Soviet and Communist studies is the field of historical studies of the Soviet Union and other Communist states, as well as of communist parties, such as the Communist Party USA, that existed or still exist in some form in many countries, inside or outside the former Soviet Bloc. It is a field rife with conflict and controversy.

While this area is now seldom offered as a field of study in itself, in which one might become a specialist, there are related fields emerging, as may be judged by the titles of academic journals, some of which have changed to reflect the passage of time since 1989 and the effect of the end of Soviet rule. These include: Communist and Post-Communist Studies, Europe-Asia Studies, Post-Soviet Affairs, Communist Studies and Transition Politics, Communisme, and Demokratizatsiya: The Journal of Post-Soviet Democratization. The historiography of strictly Communist studies is also changing, with some different models of its aims, as well as the major shift caused by access to archives.
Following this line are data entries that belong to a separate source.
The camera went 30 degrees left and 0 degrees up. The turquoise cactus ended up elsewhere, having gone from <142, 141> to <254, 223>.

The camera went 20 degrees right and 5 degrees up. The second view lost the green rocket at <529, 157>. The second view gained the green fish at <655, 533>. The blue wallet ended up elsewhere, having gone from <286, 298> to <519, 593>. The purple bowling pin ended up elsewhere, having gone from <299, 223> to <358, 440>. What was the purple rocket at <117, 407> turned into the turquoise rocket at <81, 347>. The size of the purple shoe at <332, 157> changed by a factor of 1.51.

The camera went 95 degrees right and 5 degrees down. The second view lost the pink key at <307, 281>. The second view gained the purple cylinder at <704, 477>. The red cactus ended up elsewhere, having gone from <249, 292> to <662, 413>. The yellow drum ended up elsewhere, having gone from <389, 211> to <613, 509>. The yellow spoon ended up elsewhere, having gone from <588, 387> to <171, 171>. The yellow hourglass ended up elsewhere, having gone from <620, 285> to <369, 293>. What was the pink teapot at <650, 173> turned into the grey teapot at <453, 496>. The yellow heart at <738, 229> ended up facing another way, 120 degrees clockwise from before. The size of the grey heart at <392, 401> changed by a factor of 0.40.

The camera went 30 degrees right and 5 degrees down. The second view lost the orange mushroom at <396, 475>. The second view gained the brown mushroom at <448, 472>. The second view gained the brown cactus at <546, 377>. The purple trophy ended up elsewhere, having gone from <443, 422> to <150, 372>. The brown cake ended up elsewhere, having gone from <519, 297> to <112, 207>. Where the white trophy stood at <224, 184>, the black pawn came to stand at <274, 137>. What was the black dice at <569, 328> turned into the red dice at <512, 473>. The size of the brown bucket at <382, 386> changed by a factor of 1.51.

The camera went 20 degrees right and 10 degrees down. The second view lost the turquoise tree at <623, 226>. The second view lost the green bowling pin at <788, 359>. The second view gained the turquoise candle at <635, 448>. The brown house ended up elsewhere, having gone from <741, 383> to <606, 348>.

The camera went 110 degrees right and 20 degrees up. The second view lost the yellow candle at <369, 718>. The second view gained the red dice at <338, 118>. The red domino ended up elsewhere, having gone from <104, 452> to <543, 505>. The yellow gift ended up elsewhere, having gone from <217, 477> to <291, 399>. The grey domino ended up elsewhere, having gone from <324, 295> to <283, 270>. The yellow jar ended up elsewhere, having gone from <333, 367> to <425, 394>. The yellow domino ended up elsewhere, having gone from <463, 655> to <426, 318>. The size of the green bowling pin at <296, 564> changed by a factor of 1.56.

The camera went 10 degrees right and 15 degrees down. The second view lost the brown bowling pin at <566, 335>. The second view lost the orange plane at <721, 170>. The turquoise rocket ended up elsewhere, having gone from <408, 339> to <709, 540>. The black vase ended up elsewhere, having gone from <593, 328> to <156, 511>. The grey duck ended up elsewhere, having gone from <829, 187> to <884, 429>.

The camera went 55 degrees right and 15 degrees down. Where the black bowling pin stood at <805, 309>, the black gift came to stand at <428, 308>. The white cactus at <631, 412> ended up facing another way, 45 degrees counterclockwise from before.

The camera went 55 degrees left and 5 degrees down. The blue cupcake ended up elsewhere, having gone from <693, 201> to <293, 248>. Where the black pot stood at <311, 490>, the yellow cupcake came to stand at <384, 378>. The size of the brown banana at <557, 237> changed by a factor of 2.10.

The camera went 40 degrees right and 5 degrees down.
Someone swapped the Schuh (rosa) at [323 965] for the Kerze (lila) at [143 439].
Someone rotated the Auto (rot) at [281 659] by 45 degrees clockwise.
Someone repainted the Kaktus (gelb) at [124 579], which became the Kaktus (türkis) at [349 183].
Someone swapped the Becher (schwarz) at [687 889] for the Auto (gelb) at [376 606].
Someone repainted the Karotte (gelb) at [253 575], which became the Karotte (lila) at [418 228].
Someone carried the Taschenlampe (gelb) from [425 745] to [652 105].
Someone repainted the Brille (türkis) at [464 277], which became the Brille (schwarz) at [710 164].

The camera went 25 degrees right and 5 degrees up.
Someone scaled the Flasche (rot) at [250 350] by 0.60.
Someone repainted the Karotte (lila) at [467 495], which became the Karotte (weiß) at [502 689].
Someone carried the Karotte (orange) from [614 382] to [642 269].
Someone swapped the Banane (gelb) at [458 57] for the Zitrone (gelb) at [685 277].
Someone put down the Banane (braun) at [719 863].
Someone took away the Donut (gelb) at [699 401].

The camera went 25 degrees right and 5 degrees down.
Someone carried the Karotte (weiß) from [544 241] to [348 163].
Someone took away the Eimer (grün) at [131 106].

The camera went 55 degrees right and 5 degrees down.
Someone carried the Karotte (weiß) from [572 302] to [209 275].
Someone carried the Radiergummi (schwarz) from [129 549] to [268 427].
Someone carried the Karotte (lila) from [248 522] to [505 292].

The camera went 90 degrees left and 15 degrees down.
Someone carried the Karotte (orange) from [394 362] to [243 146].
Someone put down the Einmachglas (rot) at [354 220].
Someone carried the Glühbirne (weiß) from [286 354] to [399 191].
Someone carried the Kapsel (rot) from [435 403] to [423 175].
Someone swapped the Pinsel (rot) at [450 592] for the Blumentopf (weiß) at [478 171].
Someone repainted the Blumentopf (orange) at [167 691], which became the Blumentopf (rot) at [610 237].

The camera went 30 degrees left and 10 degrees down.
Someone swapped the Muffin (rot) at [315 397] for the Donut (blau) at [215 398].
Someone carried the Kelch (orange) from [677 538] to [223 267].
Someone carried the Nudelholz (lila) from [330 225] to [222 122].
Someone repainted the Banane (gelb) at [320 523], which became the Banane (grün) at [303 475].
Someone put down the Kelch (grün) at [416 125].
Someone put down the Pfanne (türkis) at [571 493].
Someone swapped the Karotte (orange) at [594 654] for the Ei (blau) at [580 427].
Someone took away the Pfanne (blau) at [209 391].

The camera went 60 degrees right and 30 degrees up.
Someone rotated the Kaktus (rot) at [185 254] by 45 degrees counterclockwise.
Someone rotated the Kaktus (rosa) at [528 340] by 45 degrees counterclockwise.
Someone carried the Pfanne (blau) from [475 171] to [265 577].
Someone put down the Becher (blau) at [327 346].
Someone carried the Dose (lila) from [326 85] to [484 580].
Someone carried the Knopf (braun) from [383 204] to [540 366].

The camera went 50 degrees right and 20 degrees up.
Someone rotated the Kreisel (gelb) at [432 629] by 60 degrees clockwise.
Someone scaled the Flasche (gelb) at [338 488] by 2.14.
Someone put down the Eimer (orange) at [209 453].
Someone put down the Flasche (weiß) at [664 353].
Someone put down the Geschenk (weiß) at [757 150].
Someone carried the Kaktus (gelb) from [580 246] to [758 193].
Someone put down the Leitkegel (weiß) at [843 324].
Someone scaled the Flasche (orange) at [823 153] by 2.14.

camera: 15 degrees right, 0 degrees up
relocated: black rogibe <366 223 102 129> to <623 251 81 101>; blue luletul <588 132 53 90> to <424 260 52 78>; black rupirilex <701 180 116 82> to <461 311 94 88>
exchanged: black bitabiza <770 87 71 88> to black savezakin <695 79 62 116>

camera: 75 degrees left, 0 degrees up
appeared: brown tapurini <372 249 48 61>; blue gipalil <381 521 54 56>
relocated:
According to John Earl Haynes and Harvey Klehr, writing in their book, In Denial: Historians, Communism & Espionage, the historiography of Soviet and Communist studies is characterized by a split between "traditionalists" and "revisionists". Traditionalists characterize themselves as objective reporters of an alleged "totalitarian" nature of Communism and Communist states; they are criticized by their opponents as being anti-communist, even fascist, in their eagerness on continuing to focus on the issues of the Cold War. Alternative characterizations for traditionalists include: "orthodox", "Draperite" (after Theodore Draper), "conservative", "right-wing" or "anti-Communist". Norman Markowitz, a prominent revisionist, referred to them as '"triumphalist", "romantics", "right-wing romantics", and "reactionaries" who belong to the "HUAC school of CPUSA scholarship"'.